EXERCISE:
Output every text line of the items below word for word, and leave the pictures out.

TASK INPUT Start Marker

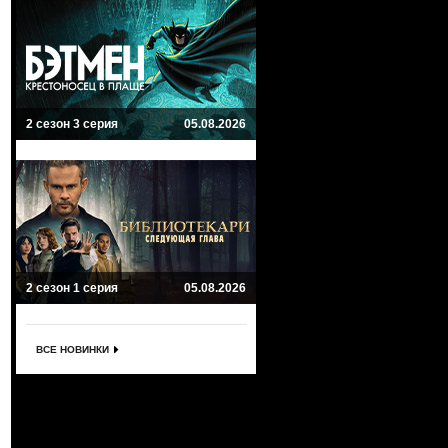
2 сезон 3 серия
05.08.2026
2 сезон 1 серия
05.08.2026
ВСЕ НОВИНКИ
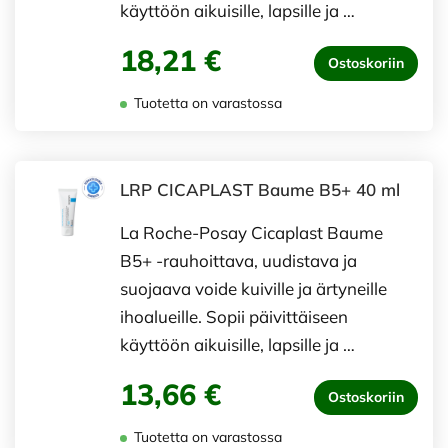
käyttöön aikuisille, lapsille ja …
18,21 €
Ostoskoriin
Tuotetta on varastossa
LRP CICAPLAST Baume B5+ 40 ml
La Roche-Posay Cicaplast Baume
B5+ -rauhoittava, uudistava ja
suojaava voide kuiville ja ärtyneille
ihoalueille. Sopii päivittäiseen
käyttöön aikuisille, lapsille ja …
13,66 €
Ostoskoriin
Tuotetta on varastossa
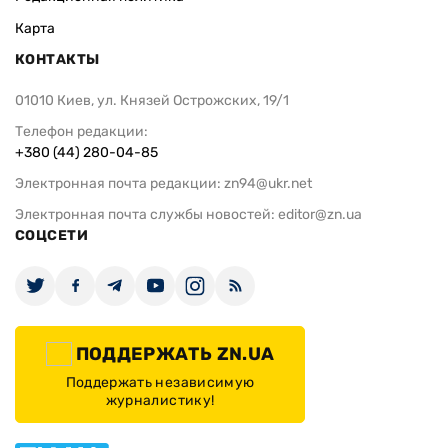
Карта
КОНТАКТЫ
01010 Киев, ул. Князей Острожских, 19/1
Телефон редакции:
+380 (44) 280-04-85
Электронная почта редакции:
zn94@ukr.net
Электронная почта службы новостей:
editor@zn.ua
СОЦСЕТИ
ПОДДЕРЖАТЬ ZN.UA
Поддержать независимую
журналистику!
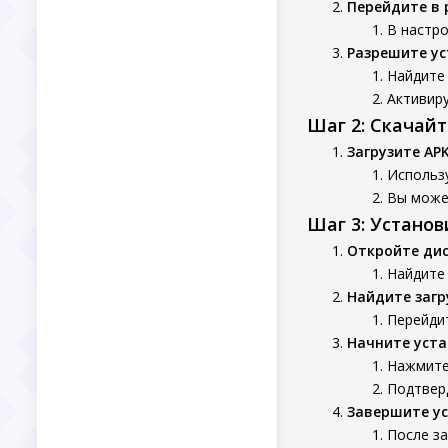
Перейдите в 
В настро
Разрешите ус
Найдите 
Активир
Шаг 2: Скачай
Загрузите AP
Использу
Вы может
Шаг 3: Устано
Откройте ди
Найдите 
Найдите заг
Перейдит
Начните уста
Нажмите 
Подтверд
Завершите у
После за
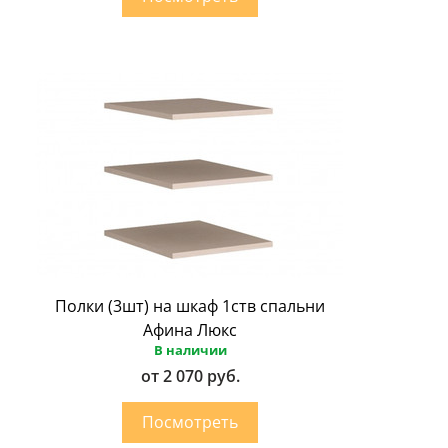
Полки (3шт) на шкаф 1ств спальни
Афина Люкс
В наличии
от 2 070 руб.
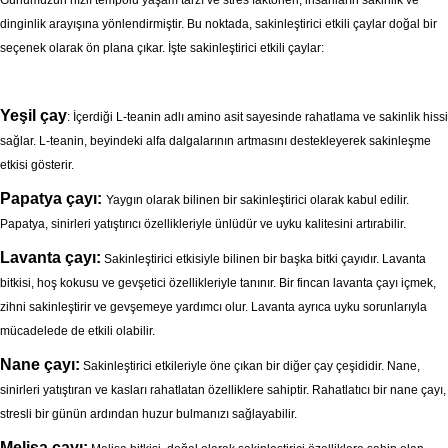
Günümüzün hızlı tempolu yaşam tarzı ve stres faktörleri, insanların sakinlik ve
dinginlik arayışına yönlendirmiştir. Bu noktada, sakinleştirici etkili çaylar doğal bir
seçenek olarak ön plana çıkar. İşte sakinleştirici etkili çaylar:
Yeşil çay
: İçerdiği L-teanin adlı amino asit sayesinde rahatlama ve sakinlik hissi
sağlar. L-teanin, beyindeki alfa dalgalarının artmasını destekleyerek sakinleşme
etkisi gösterir.
Papatya çayı:
Yaygın olarak bilinen bir sakinleştirici olarak kabul edilir.
Papatya, sinirleri yatıştırıcı özellikleriyle ünlüdür ve uyku kalitesini artırabilir.
Lavanta çayı:
Sakinleştirici etkisiyle bilinen bir başka bitki çayıdır. Lavanta
bitkisi, hoş kokusu ve gevşetici özellikleriyle tanınır. Bir fincan lavanta çayı içmek,
zihni sakinleştirir ve gevşemeye yardımcı olur. Lavanta ayrıca uyku sorunlarıyla
mücadelede de etkili olabilir.
Nane çayı:
Sakinleştirici etkileriyle öne çıkan bir diğer çay çeşididir. Nane,
sinirleri yatıştıran ve kasları rahatlatan özelliklere sahiptir. Rahatlatıcı bir nane çayı,
stresli bir günün ardından huzur bulmanızı sağlayabilir.
Melisa çayı:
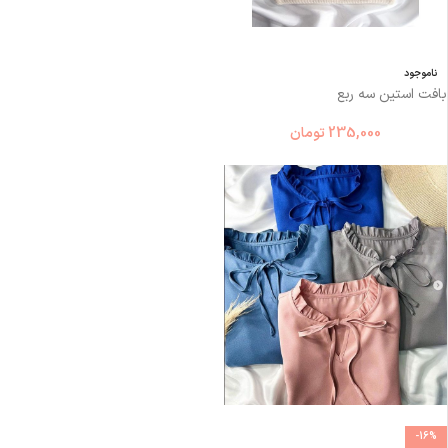
ناموجود
بافت استین سه ربع
235,000
تومان
-16%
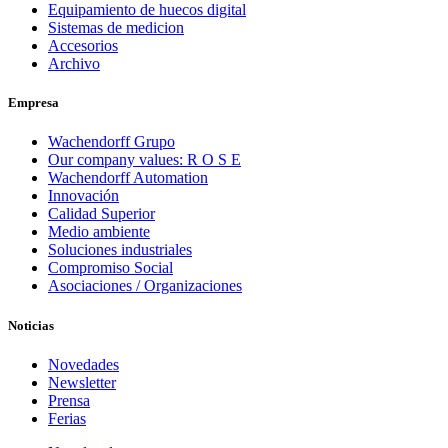
Equipamiento de huecos digital
Sistemas de medicion
Accesorios
Archivo
Empresa
Wachendorff Grupo
Our company values: R O S E
Wachendorff Automation
Innovación
Calidad Superior
Medio ambiente
Soluciones industriales
Compromiso Social
Asociaciones / Organizaciones
Noticias
Novedades
Newsletter
Prensa
Ferias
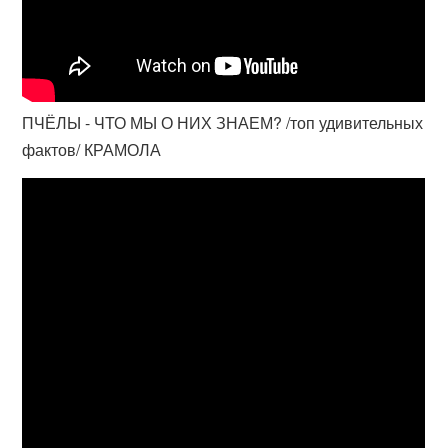
ПЧЁЛЫ - ЧТО МЫ О НИХ ЗНАЕМ? /топ удивительных
фактов/ КРАМОЛА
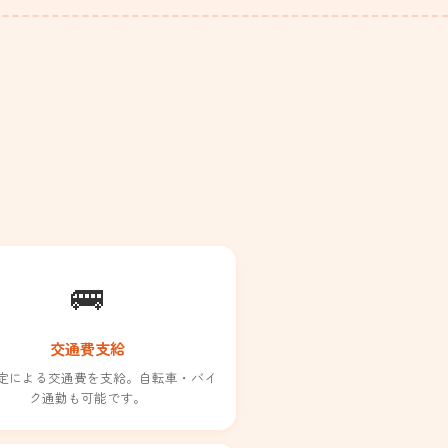
🚌
交通費支給
定による交通費を支給。自転車・バイ
ク通勤も可能です。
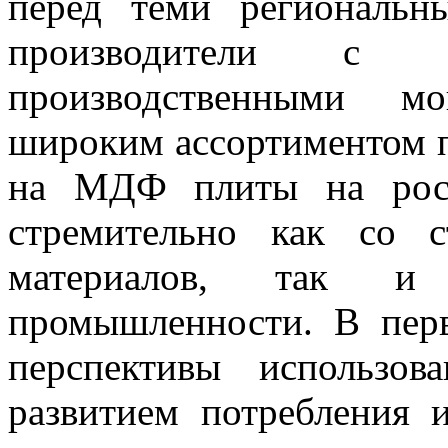
перед теми региональн
производители с о
производственными м
широким ассортиментом п
на МДФ плиты на росс
стремительно как со 
материалов, так и
промышленности. В пер
перспективы использо
развитием потребления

TASK INPUT End Marker

WRITTEN REPLY:
2 сезон 3 серия
05.08.2026
2 сезон 1 серия
05.08.2026
ВСЕ НОВИНКИ
käyttöön aikuisille, lapsille ja …
18,21 €
Ostoskoriin
Tuotetta on varastossa
LRP CICAPLAST Baume B5+ 40 ml
La Roche-Posay Cicaplast Baume
B5+ -rauhoittava, uudistava ja
suojaava voide kuiville ja ärtyneille
ihoalueille. Sopii päivittäiseen
käyttöön aikuisille, lapsille ja …
13,66 €
Ostoskoriin
Tuotetta on varastossa
Карта
КОНТАКТЫ
01010 Киев, ул. Князей Острожских, 19/1
Телефон редакции:
+380 (44) 280-04-85
Электронная почта редакции:
zn94@ukr.net
Электронная почта службы новостей:
editor@zn.ua
СОЦСЕТИ
ПОДДЕРЖАТЬ ZN.UA
Поддержать независимую
журналистику!
Перейдите в 
В настро
Разрешите ус
Найдите 
Активир
Шаг 2: Скачай
Загрузите AP
Использу
Вы может
Шаг 3: Устано
Откройте ди
Найдите 
Найдите заг
Перейдит
Начните уста
Нажмите 
Подтверд
Завершите у
После за
Полки (3шт) на шкаф 1ств спальни
Афина Люкс
В наличии
от 2 070 руб.
Günümüzün hızlı tempolu yaşam tarzı ve stres faktörleri, insanların sakinlik ve
dinginlik arayışına yönlendirmiştir. Bu noktada, sakinleştirici etkili çaylar doğal bir
seçenek olarak ön plana çıkar. İşte sakinleştirici etkili çaylar:
Yeşil çay
: İçerdiği L-teanin adlı amino asit sayesinde rahatlama ve sakinlik hissi
sağlar. L-teanin, beyindeki alfa dalgalarının artmasını destekleyerek sakinleşme
etkisi gösterir.
Papatya çayı:
Yaygın olarak bilinen bir sakinleştirici olarak kabul edilir.
Papatya, sinirleri yatıştırıcı özellikleriyle ünlüdür ve uyku kalitesini artırabilir.
Lavanta çayı:
Sakinleştirici etkisiyle bilinen bir başka bitki çayıdır. Lavanta
bitkisi, hoş kokusu ve gevşetici özellikleriyle tanınır. Bir fincan lavanta çayı içmek,
zihni sakinleştirir ve gevşemeye yardımcı olur. Lavanta ayrıca uyku sorunlarıyla
mücadelede de etkili olabilir.
Nane çayı:
Sakinleştirici etkileriyle öne çıkan bir diğer çay çeşididir. Nane,
sinirleri yatıştıran ve kasları rahatlatan özelliklere sahiptir. Rahatlatıcı bir nane çayı,
stresli bir günün ardından huzur bulmanızı sağlayabilir.
Melisa çayı:
ناموجود
بافت استین سه ربع
235,000
تومان
-16%
Equipamiento de huecos digital
Sistemas de medicion
Accesorios
Archivo
Empresa
Wachendorff Grupo
Our company values: R O S E
Wachendorff Automation
Innovación
Calidad Superior
Medio ambiente
Soluciones industriales
Compromiso Social
Asociaciones / Organizaciones
Noticias
Novedades
Newsletter
Prensa
Ferias
ПЧЁЛЫ - ЧТО МЫ О НИХ ЗНАЕМ? /топ удивительных
фактов/ КРАМОЛА
🚌
交通費支給
定による交通費を支給。自転車・バイ
ク通勤も可能です。
перед теми региональн
производители с о
производственными м
широким ассортиментом п
на МДФ плиты на росс
стремительно как со 
материалов, так и
промышленности. В пер
перспективы использо
развитием потребления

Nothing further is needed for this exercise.